Archive for November 30, 2009
Microsoft’s top developers prefer old-school coding methods
While visual programming can be easier to learn and can help make developers more productive, it’s also “easier to delude yourself,” said Butler Lampson, a technical fellow at Microsoft. For instance, “no one can ever tell you what a UML diagram means.”
via Microsoft’s top developers prefer old-school coding methods.
An interesting article about a panel of Microsoft distinguished engineers mostly whumping on “visual programming,” which is never defined, and seems to mean everything from drawing buttons in GUI layout to drag-and-drop programming. Maybe the engineers also said positive things about visual programming, but the author decided to only emphasize the negative.

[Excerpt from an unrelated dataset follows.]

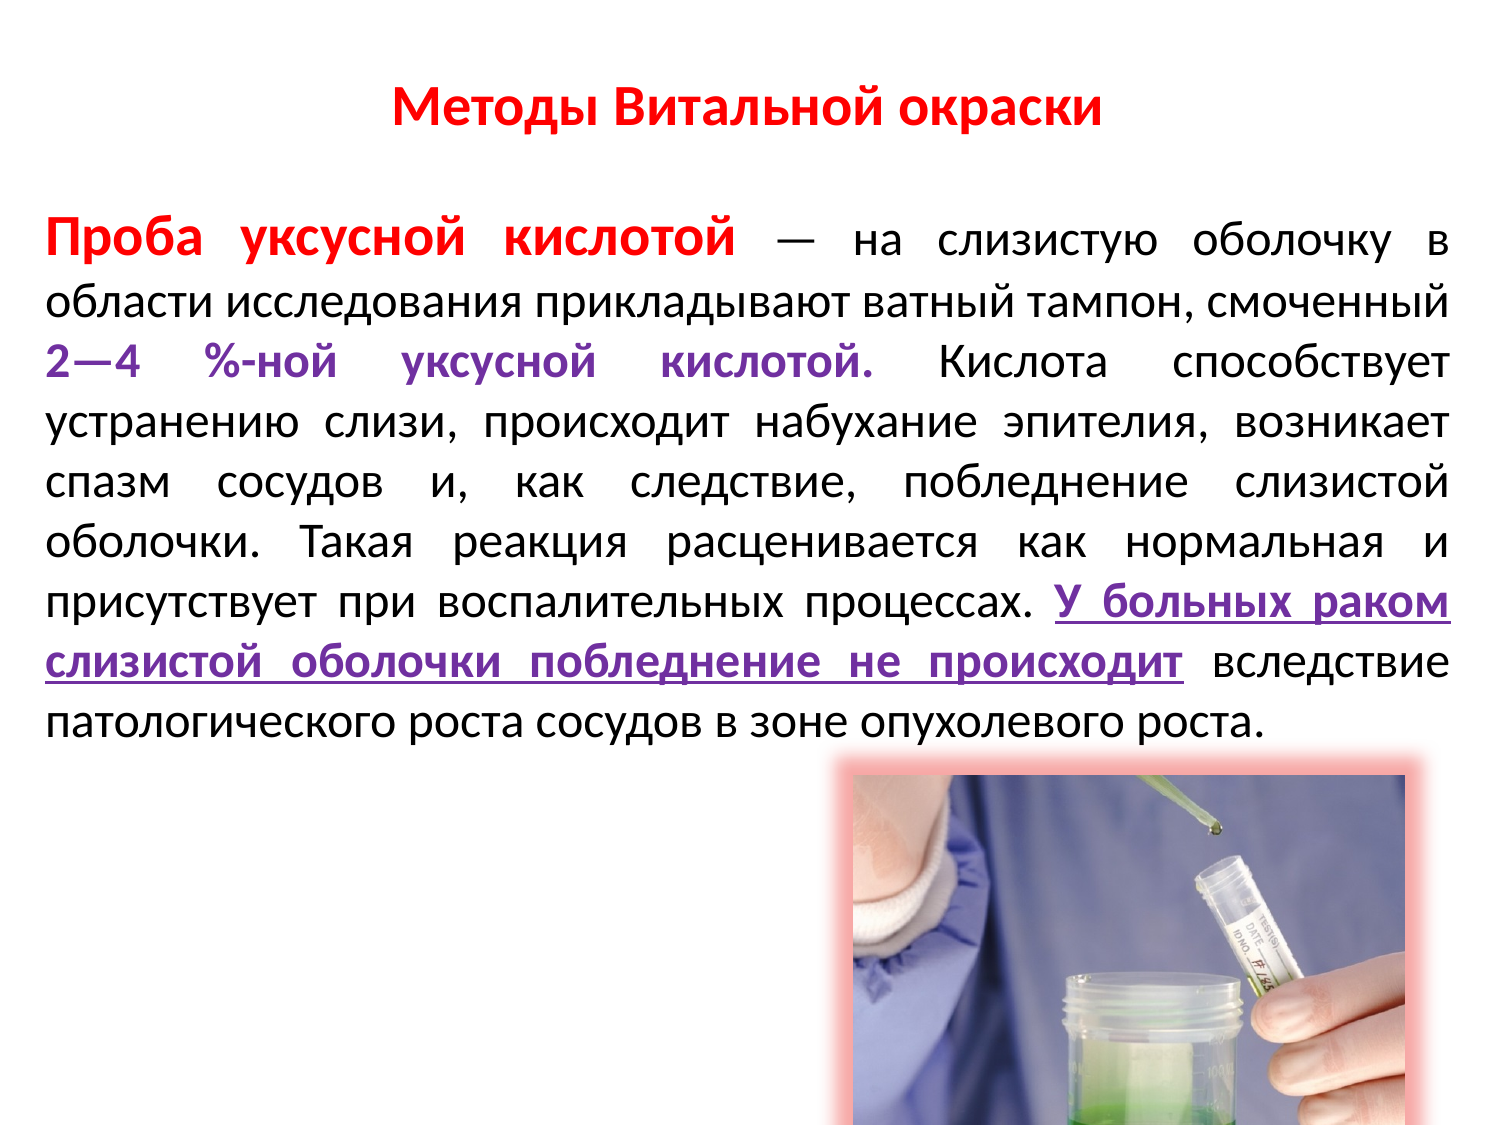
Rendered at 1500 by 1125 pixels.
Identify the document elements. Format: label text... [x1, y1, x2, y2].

text_box Методы Витальной окраски Проба уксусной кислотой — на слизистую оболочку в области исследования прикладывают ватный тампон, смоченный 2—4 %-ной уксусной кислотой. Кислота способствует устранению слизи, происходит набухание эпителия, возникает спазм сосудов и, как следствие, побледнение слизистой оболочки. Такая реакция расценивается как нормальная и присутствует при воспалительных процессах. У больных раком слизистой оболочки побледнение не происходит вследствие патологического роста сосудов в зоне опухолевого роста. [30, 0, 1466, 805]
picture [853, 774, 1405, 1125]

Butler Lampson had the most enlightened comments (in the sense of being more balanced than most of the others). The above does reflect what we see in the research literature. It may be that visual programming is easier to get started with (see Hundhausen’s TOCHI article), but it’s no easier to understand or debug (as Petre, Green, and Moher showed in their studies). Having taught UML for years, I do appreciate his comment that “no one can ever tell you what a UML diagram means.” The interesting psychological question for me is, why do we “delude ourselves” (as Lampson puts it)? Why do we believe that visual programming is a silver bullet? Maybe because there is a better way there, but we haven’t found it yet? Or is it an illusion?